Pride Reflection: Progress and Threats for LGBT Kids in Public Schools
MIchael Pruitt
We are honored to host this guest post by Mike Pruitt. During Pride Month, and every month, we proudly stand up for our LGBTQ students and beside our LGBTQ friends, neighbors, and loved ones as we seek inclusion, affirmation, and equality for all. If you or someone you know is in need of support or resources, please visit The Trevor Project.
Happy Pride!
When I was 12, I got my first crush on a boy. I didn’t know what that’d mean for me or my life, but I knew that growing up in a public school in the rural South in the 90s as a gay kid was going to suck. It was terrifying. I heard the way people in my community talked. Just a few months earlier, one of the most powerful men in the country wrote that things like my school-age crush were “immoral and destructive.” He compared it to bestiality, to incest, to murder, and worse. This is how my community, how it felt the world, looked at me.
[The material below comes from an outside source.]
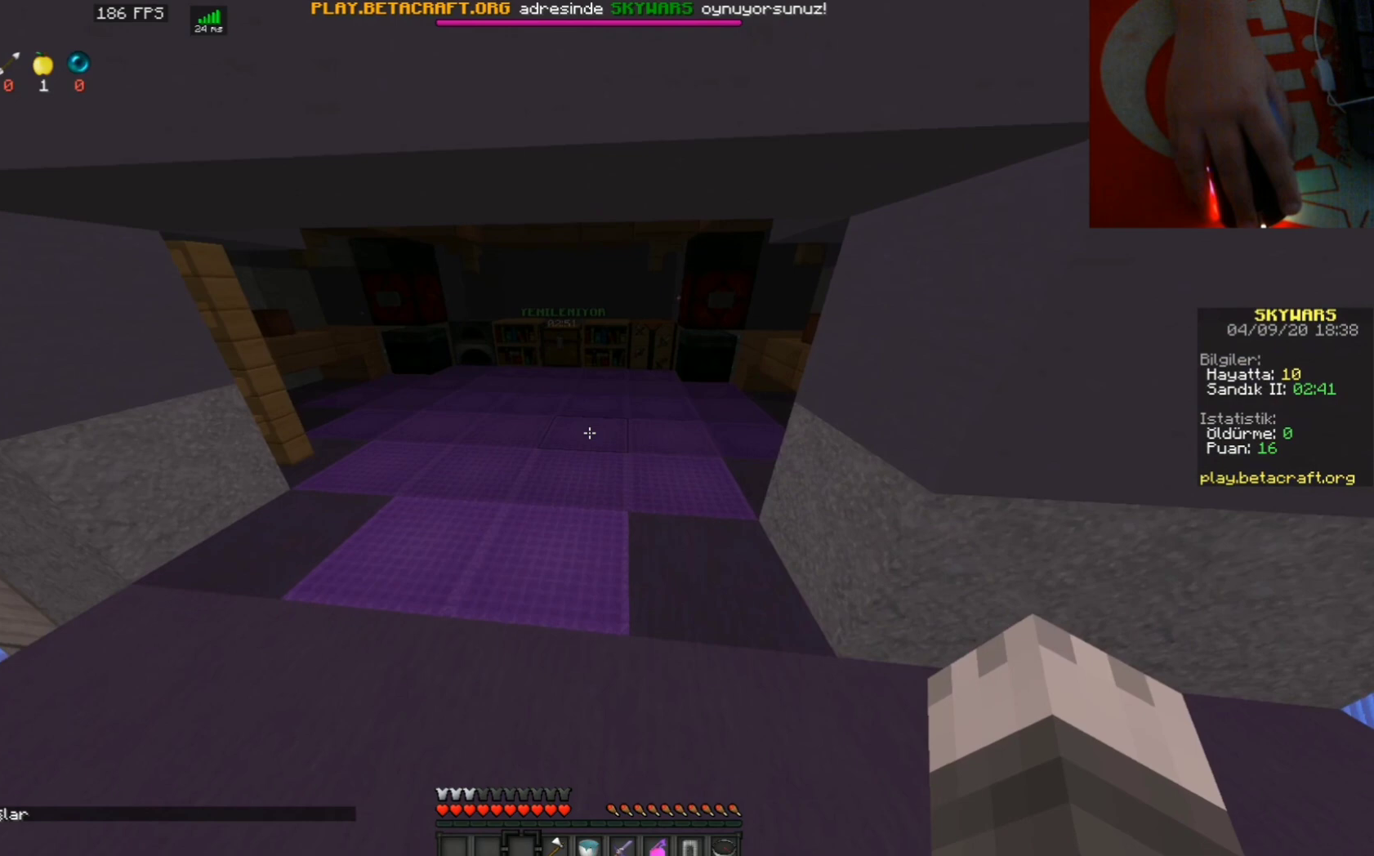
{"keys": [], "mouse": [], "events": [[167, "s", "up"]]}
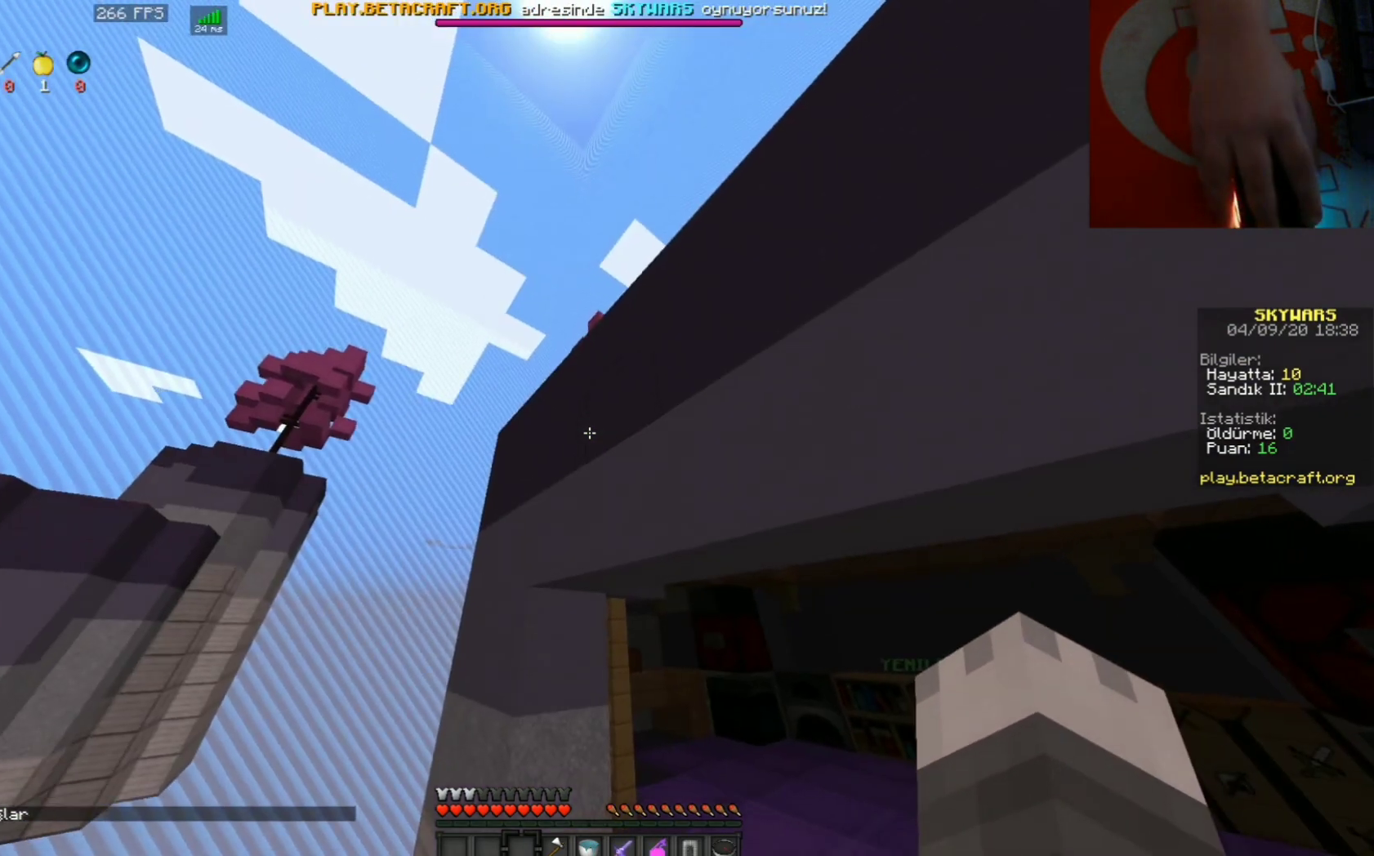
{"keys": [], "mouse": ["right"], "events": [[467, "mouse_right", "down"]]}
Today, we’re in the final week of Pride month, which is a good time to celebrate how far we’ve come. At the age of twelve, I could barely imagine being out. I surely wouldn’t have been able to fathom sharing my queer coming of age experience as I ran for local office in the South. Just this past Sunday, my partner led a service in his boyhood church celebrating the LGBT+ faith community. Over one hundred congregants crowded in. On the altar, a hand-crafted rainbow stretched over a quilt of the Rappahannock. I sat in the front row with his parents, all three of us beaming. Pride reminds us to find joy in these moments.
But Pride also offers us the opportunity to call out the dangers still facing queer people across America. The most radical elements of our country have zeroed in on public schools as the new battleground. Whether it's Governor Youngkin’s proposed school policies that violate Title IX and Virginia law or laws in other states requiring that teachers call trans and gender non-conforming kids the wrong names and force them to use the wrong bathrooms, we see these attacks everywhere. While it’s easy to look at Pride flags hanging in businesses around town or openly queer public leaders and think we’re safe here in the shadow of Shenandoah, the reality is that kids in our public schools are under threat. This Pride, I’m focusing my attention on the looming threat to LGBT+ young people here in Albemarle County and the dangerous, anti-LGBT+ policies advocated by aspirants to our School Board.
I was lucky in my own public school experience. A few years after realizing that I liked other guys, I started going to a new high school in a new city. And I felt safer. I started talking to friends about who at school I had crushes on. I went on a first date with another boy to a pizza restaurant. And my teachers, because they were good teachers, because they paid attention and cared about our lives—they knew. And my parents… didn’t. Not because I thought they’d be anything short of loving and affirming, but because that was harder: a relationship that I spent my entire life building and it would be a big change for them.
I can’t imagine what it would have been like if one of my teachers called my parents and outed me. I can’t imagine the distrust, the pain it would have brought to my family. I did well in high school, and it set me on the path that put me here today. But if that had happened, if my school outed me, I don’t know that I’d be here. And I don’t just mean here as a decorated Navy vet, someone working in civil rights law, and a candidate, but as a living, breathing person.
Outing puts kids at risk for suicide.
If my school had outed me, would I be around at all?
I don’t know.
We can’t know how severe the harm might be if schools expose kids when they’re at their most vulnerable, still figuring out their own identities.
But that didn’t stop Dr. Meg Scalia Bryce, candidate for Albemarle County School Board, from going before the Board and advocating that they do just that. She demanded that our schools, as policy, out LGBT students to their parents. It wasn’t even self-motivated—Dr. Scalia Bryce’s children all go to private school and wouldn’t be impacted. She did it because she believes in these kinds of dangerous, anti-LGBT policies. She did it because she wants to insert her ideology into our schools. Which shouldn’t be surprising. After all, her father, Justice Antonin Scalia was the same man who called LGBT people “immoral and destructive,” who likened us to murderers, who compared my 12-year-old crush to bestiality. I don’t know how many other beliefs Dr. Scalia Bryce inherited from her father, but I don’t want us to have to find out.
Unfortunately, as Washington DC royalty, she has a lot of wealthy and powerful connections. That’s why her opponent, Allison Spillman, needs your help. As a former Chief Operating Officer in the private sector and current nonprofit board member, she’ll bring experience in strategy, leadership, and financial management. But the most important experience she’ll bring is a parent of five amazing kids in our public schools. A parent who knows what it's like to navigate IEPs, and bullying, and mental health issues that our families and students all face. I hope you’ll join me in supporting her.
Mike Pruitt is a Navy veteran studying civil rights and anti-poverty law at the University of Virginia, as well as a candidate to represent the Scottsville District on the Board of Supervisors. When he's not working or campaigning, you might find him walking his dog Joseph on the Saunders-Monticello trail or buying jam at the farmer's market with his partner, Will.